Required work: Output the lines below exactly, please, from the first line until the line with "informasjonskapsler for å", counting both.

Dataset content:

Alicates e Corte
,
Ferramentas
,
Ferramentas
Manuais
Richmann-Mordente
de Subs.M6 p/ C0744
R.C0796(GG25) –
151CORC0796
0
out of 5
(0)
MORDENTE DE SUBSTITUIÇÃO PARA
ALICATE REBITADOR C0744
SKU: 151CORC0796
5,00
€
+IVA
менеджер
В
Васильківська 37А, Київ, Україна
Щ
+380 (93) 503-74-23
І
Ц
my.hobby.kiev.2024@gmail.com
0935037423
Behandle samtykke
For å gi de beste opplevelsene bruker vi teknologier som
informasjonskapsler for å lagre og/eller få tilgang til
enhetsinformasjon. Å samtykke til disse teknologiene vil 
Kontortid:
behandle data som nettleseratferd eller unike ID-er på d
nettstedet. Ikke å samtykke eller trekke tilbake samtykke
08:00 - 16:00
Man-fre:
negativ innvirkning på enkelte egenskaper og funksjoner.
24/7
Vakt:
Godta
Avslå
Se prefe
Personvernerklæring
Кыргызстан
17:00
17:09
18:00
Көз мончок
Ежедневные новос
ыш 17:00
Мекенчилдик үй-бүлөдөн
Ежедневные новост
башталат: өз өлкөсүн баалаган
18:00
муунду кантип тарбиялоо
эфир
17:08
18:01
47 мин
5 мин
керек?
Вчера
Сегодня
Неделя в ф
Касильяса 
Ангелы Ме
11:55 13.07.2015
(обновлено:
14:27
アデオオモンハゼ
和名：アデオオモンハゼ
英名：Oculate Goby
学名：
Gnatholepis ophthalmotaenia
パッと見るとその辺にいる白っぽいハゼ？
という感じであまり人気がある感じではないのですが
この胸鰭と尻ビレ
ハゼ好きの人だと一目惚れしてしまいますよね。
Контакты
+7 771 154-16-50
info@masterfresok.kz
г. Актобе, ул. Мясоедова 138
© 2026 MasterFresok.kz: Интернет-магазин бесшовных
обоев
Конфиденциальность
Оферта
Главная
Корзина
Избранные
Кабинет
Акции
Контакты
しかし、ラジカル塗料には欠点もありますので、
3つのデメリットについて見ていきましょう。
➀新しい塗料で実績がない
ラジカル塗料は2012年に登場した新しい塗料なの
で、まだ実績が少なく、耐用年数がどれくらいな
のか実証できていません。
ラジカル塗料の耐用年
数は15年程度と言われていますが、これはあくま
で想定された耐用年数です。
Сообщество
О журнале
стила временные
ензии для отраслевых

Worked solution:
Alicates e Corte
,
Ferramentas
,
Ferramentas
Manuais
Richmann-Mordente
de Subs.M6 p/ C0744
R.C0796(GG25) –
151CORC0796
0
out of 5
(0)
MORDENTE DE SUBSTITUIÇÃO PARA
ALICATE REBITADOR C0744
SKU: 151CORC0796
5,00
€
+IVA
менеджер
В
Васильківська 37А, Київ, Україна
Щ
+380 (93) 503-74-23
І
Ц
my.hobby.kiev.2024@gmail.com
0935037423
Behandle samtykke
For å gi de beste opplevelsene bruker vi teknologier som
informasjonskapsler for å lagre og/eller få tilgang til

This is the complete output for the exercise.